Copy every item below word for word, and leave the pictures out of your copy.

#### SUPPLIED DATA

* begin *

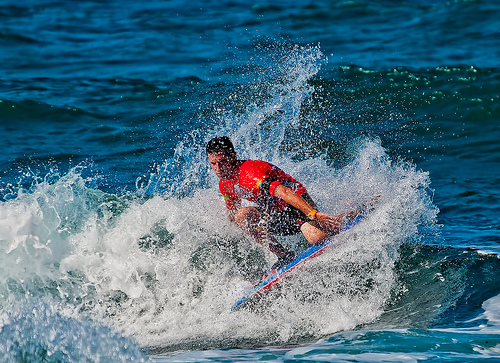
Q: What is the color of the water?
A: Blue.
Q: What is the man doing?
A: Wakeboarding.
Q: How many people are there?
A: One.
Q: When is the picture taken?
A: Daytime.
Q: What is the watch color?
A: Orange.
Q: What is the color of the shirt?
A: Red.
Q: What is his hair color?
A: Black.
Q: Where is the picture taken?
A: Ocean.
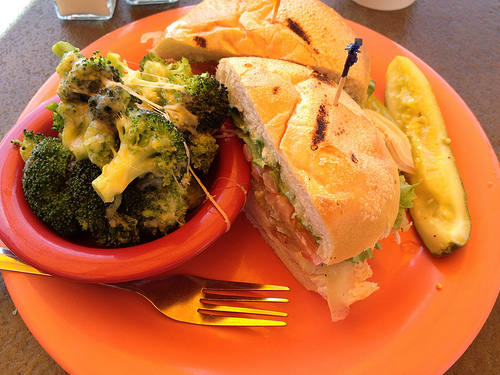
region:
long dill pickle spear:
[385, 51, 471, 259]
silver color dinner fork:
[0, 237, 295, 333]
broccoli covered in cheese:
[10, 42, 228, 247]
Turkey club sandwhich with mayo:
[158, 0, 413, 318]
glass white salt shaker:
[52, 1, 117, 21]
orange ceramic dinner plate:
[1, 2, 492, 369]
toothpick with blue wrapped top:
[330, 37, 360, 103]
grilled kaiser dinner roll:
[161, 0, 391, 262]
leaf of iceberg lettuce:
[230, 85, 410, 321]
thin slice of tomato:
[239, 140, 321, 269]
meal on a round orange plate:
[5, 8, 491, 364]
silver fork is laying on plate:
[1, 245, 287, 330]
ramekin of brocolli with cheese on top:
[5, 45, 225, 270]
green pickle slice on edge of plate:
[382, 54, 469, 255]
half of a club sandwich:
[223, 57, 405, 319]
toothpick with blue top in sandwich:
[332, 36, 364, 112]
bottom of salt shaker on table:
[50, 0, 118, 21]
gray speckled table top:
[5, 34, 46, 69]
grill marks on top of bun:
[311, 101, 330, 155]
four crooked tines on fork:
[170, 271, 292, 331]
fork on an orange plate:
[1, 241, 291, 337]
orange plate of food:
[13, 26, 494, 370]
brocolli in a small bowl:
[18, 44, 228, 235]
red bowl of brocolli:
[1, 92, 246, 282]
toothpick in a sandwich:
[334, 31, 360, 116]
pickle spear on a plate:
[381, 50, 470, 266]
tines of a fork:
[192, 268, 295, 336]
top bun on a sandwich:
[216, 50, 402, 265]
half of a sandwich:
[211, 50, 406, 322]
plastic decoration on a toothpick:
[339, 37, 364, 77]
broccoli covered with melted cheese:
[53, 52, 188, 189]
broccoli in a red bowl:
[5, 47, 247, 275]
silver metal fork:
[1, 242, 288, 333]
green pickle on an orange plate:
[382, 51, 474, 256]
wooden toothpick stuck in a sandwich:
[330, 35, 373, 130]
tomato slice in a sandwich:
[246, 162, 316, 263]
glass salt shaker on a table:
[48, 2, 118, 23]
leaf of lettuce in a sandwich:
[232, 109, 414, 260]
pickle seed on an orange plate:
[435, 281, 442, 290]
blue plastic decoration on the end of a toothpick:
[339, 33, 364, 80]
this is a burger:
[260, 86, 368, 282]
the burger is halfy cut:
[270, 118, 377, 263]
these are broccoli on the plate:
[57, 80, 211, 202]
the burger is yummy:
[282, 175, 380, 278]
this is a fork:
[190, 277, 284, 329]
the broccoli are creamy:
[72, 71, 194, 190]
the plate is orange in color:
[301, 329, 334, 369]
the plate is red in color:
[110, 246, 142, 275]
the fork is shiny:
[204, 281, 294, 333]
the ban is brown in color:
[309, 121, 342, 167]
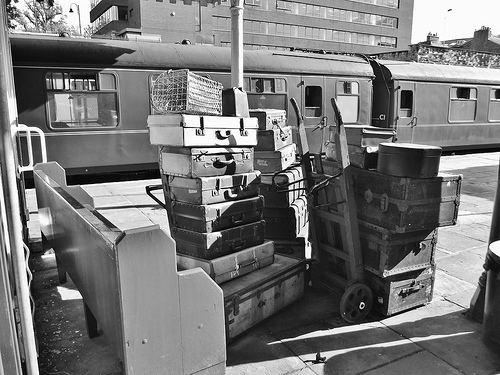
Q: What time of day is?
A: Daytime.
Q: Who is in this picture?
A: No one.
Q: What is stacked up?
A: Luggage.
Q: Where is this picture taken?
A: Train stattion.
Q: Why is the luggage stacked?
A: Organization.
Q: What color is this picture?
A: Black and white.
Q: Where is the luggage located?
A: Near the bench.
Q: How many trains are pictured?
A: One.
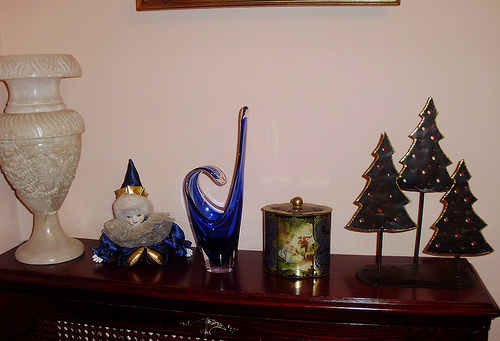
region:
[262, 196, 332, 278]
Blue and gold decorative container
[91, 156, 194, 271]
Antique porcelain clown doll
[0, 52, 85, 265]
Etched marble decorative vase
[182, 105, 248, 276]
Dark blue glass decorative sculpture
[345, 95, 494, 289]
Painted metal Christmas tree decoration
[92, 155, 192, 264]
Collectible harlequin doll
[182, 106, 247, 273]
Blown glass sculpture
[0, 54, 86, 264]
Beige Grecian marble urn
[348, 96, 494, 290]
Green pine trees with red ornaments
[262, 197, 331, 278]
Small jar with painted scene of a family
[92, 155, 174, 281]
Puppett with blue and gold hat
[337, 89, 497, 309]
Christmas tree decorations in shelf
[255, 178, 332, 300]
Small decoraticve tin on shelf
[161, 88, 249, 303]
Large glass ornament on shelf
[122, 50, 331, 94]
Basic white walls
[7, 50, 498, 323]
Decorations on a sofa table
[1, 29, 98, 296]
Large white decorative vase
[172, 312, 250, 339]
Lovely wooden handle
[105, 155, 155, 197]
Blue and gold hat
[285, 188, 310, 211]
small circle object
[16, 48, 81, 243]
White vase on shelf.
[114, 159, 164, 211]
Blue hat on doll on shelf.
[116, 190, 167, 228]
Doll has white hair.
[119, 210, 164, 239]
Doll has white face.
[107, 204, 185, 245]
Large sheer collar on doll.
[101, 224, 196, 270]
Doll is wearing blue outfit.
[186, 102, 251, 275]
Blue glass art on shelf.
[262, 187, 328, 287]
Multi colored container on shelf.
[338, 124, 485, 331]
Decorative trees on shelf.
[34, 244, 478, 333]
Wood shelf near wall.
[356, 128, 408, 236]
A green plastic tree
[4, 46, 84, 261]
A white ceramic vase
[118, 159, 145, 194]
A small blue and gold hat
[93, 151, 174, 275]
A doll in a blue and gold hat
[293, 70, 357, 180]
The wall behind the mantle is white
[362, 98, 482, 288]
Three plastic christmas trees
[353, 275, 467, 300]
The mantle is brown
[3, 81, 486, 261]
Assorted items on a mantle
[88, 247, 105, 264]
The right hand of the doll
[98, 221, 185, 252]
The doll is wearing a blue dress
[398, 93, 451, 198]
a metal christmas tree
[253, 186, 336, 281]
a trinket box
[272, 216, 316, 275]
two younge women sitting and a man standing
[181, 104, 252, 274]
a blue glass sculpture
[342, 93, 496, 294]
three metal christmas trees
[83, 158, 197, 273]
a porclen clown doll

* end *

#### RESPONSE TO THE TASK
Q: What is the color of the water?
A: Blue.
Q: What is the man doing?
A: Wakeboarding.
Q: How many people are there?
A: One.
Q: When is the picture taken?
A: Daytime.
Q: What is the watch color?
A: Orange.
Q: What is the color of the shirt?
A: Red.
Q: What is his hair color?
A: Black.
Q: Where is the picture taken?
A: Ocean.
region:
long dill pickle spear:
[385, 51, 471, 259]
silver color dinner fork:
[0, 237, 295, 333]
broccoli covered in cheese:
[10, 42, 228, 247]
Turkey club sandwhich with mayo:
[158, 0, 413, 318]
glass white salt shaker:
[52, 1, 117, 21]
orange ceramic dinner plate:
[1, 2, 492, 369]
toothpick with blue wrapped top:
[330, 37, 360, 103]
grilled kaiser dinner roll:
[161, 0, 391, 262]
leaf of iceberg lettuce:
[230, 85, 410, 321]
thin slice of tomato:
[239, 140, 321, 269]
meal on a round orange plate:
[5, 8, 491, 364]
silver fork is laying on plate:
[1, 245, 287, 330]
ramekin of brocolli with cheese on top:
[5, 45, 225, 270]
green pickle slice on edge of plate:
[382, 54, 469, 255]
half of a club sandwich:
[223, 57, 405, 319]
toothpick with blue top in sandwich:
[332, 36, 364, 112]
bottom of salt shaker on table:
[50, 0, 118, 21]
gray speckled table top:
[5, 34, 46, 69]
grill marks on top of bun:
[311, 101, 330, 155]
four crooked tines on fork:
[170, 271, 292, 331]
fork on an orange plate:
[1, 241, 291, 337]
orange plate of food:
[13, 26, 494, 370]
brocolli in a small bowl:
[18, 44, 228, 235]
red bowl of brocolli:
[1, 92, 246, 282]
toothpick in a sandwich:
[334, 31, 360, 116]
pickle spear on a plate:
[381, 50, 470, 266]
tines of a fork:
[192, 268, 295, 336]
top bun on a sandwich:
[216, 50, 402, 265]
half of a sandwich:
[211, 50, 406, 322]
plastic decoration on a toothpick:
[339, 37, 364, 77]
broccoli covered with melted cheese:
[53, 52, 188, 189]
broccoli in a red bowl:
[5, 47, 247, 275]
silver metal fork:
[1, 242, 288, 333]
green pickle on an orange plate:
[382, 51, 474, 256]
wooden toothpick stuck in a sandwich:
[330, 35, 373, 130]
tomato slice in a sandwich:
[246, 162, 316, 263]
glass salt shaker on a table:
[48, 2, 118, 23]
leaf of lettuce in a sandwich:
[232, 109, 414, 260]
pickle seed on an orange plate:
[435, 281, 442, 290]
blue plastic decoration on the end of a toothpick:
[339, 33, 364, 80]
this is a burger:
[260, 86, 368, 282]
the burger is halfy cut:
[270, 118, 377, 263]
these are broccoli on the plate:
[57, 80, 211, 202]
the burger is yummy:
[282, 175, 380, 278]
this is a fork:
[190, 277, 284, 329]
the broccoli are creamy:
[72, 71, 194, 190]
the plate is orange in color:
[301, 329, 334, 369]
the plate is red in color:
[110, 246, 142, 275]
the fork is shiny:
[204, 281, 294, 333]
the ban is brown in color:
[309, 121, 342, 167]
Q: What time of day is?
A: Daytime.
Q: Who is in this picture?
A: No one.
Q: What is stacked up?
A: Luggage.
Q: Where is this picture taken?
A: Train stattion.
Q: Why is the luggage stacked?
A: Organization.
Q: What color is this picture?
A: Black and white.
Q: Where is the luggage located?
A: Near the bench.
Q: How many trains are pictured?
A: One.
region:
[262, 196, 332, 278]
Blue and gold decorative container
[91, 156, 194, 271]
Antique porcelain clown doll
[0, 52, 85, 265]
Etched marble decorative vase
[182, 105, 248, 276]
Dark blue glass decorative sculpture
[345, 95, 494, 289]
Painted metal Christmas tree decoration
[92, 155, 192, 264]
Collectible harlequin doll
[182, 106, 247, 273]
Blown glass sculpture
[0, 54, 86, 264]
Beige Grecian marble urn
[348, 96, 494, 290]
Green pine trees with red ornaments
[262, 197, 331, 278]
Small jar with painted scene of a family
[92, 155, 174, 281]
Puppett with blue and gold hat
[337, 89, 497, 309]
Christmas tree decorations in shelf
[255, 178, 332, 300]
Small decoraticve tin on shelf
[161, 88, 249, 303]
Large glass ornament on shelf
[122, 50, 331, 94]
Basic white walls
[7, 50, 498, 323]
Decorations on a sofa table
[1, 29, 98, 296]
Large white decorative vase
[172, 312, 250, 339]
Lovely wooden handle
[105, 155, 155, 197]
Blue and gold hat
[285, 188, 310, 211]
small circle object
[16, 48, 81, 243]
White vase on shelf.
[114, 159, 164, 211]
Blue hat on doll on shelf.
[116, 190, 167, 228]
Doll has white hair.
[119, 210, 164, 239]
Doll has white face.
[107, 204, 185, 245]
Large sheer collar on doll.
[101, 224, 196, 270]
Doll is wearing blue outfit.
[186, 102, 251, 275]
Blue glass art on shelf.
[262, 187, 328, 287]
Multi colored container on shelf.
[338, 124, 485, 331]
Decorative trees on shelf.
[34, 244, 478, 333]
Wood shelf near wall.
[356, 128, 408, 236]
A green plastic tree
[4, 46, 84, 261]
A white ceramic vase
[118, 159, 145, 194]
A small blue and gold hat
[93, 151, 174, 275]
A doll in a blue and gold hat
[293, 70, 357, 180]
The wall behind the mantle is white
[362, 98, 482, 288]
Three plastic christmas trees
[353, 275, 467, 300]
The mantle is brown
[3, 81, 486, 261]
Assorted items on a mantle
[88, 247, 105, 264]
The right hand of the doll
[98, 221, 185, 252]
The doll is wearing a blue dress
[398, 93, 451, 198]
a metal christmas tree
[253, 186, 336, 281]
a trinket box
[272, 216, 316, 275]
two younge women sitting and a man standing
[181, 104, 252, 274]
a blue glass sculpture
[342, 93, 496, 294]
three metal christmas trees
[83, 158, 197, 273]
a porclen clown doll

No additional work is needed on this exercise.